## Material provided
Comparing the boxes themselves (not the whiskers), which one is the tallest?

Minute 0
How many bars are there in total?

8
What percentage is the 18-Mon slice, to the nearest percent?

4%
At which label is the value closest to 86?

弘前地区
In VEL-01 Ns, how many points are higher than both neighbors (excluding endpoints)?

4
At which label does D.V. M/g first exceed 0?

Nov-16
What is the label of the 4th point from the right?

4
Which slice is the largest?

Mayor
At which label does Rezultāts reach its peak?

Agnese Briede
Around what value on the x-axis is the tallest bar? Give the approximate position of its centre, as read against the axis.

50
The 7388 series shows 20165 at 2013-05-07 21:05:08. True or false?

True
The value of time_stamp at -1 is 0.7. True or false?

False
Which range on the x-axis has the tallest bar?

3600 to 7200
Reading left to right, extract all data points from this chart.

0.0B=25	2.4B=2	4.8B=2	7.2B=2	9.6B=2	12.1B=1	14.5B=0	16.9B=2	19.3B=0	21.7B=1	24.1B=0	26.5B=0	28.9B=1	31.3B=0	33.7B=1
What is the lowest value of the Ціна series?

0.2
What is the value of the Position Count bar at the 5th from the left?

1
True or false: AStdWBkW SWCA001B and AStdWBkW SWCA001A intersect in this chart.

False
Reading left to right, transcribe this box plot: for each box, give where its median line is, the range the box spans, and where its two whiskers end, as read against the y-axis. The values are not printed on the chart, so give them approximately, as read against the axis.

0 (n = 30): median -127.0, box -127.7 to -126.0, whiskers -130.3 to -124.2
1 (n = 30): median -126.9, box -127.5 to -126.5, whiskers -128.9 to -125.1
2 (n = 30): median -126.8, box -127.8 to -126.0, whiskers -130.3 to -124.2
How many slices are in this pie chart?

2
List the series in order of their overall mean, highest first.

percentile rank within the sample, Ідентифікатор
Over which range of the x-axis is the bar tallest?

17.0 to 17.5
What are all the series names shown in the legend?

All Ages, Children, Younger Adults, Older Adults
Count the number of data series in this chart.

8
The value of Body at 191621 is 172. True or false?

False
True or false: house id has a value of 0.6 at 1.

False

## Exercise brief
Pick out each line of the items above that contains the string "True", matching case.

## Answer to this task
The 7388 series shows 20165 at 2013-05-07 21:05:08. True or false?
True
The value of time_stamp at -1 is 0.7. True or false?
True or false: AStdWBkW SWCA001B and AStdWBkW SWCA001A intersect in this chart.
The value of Body at 191621 is 172. True or false?
True or false: house id has a value of 0.6 at 1.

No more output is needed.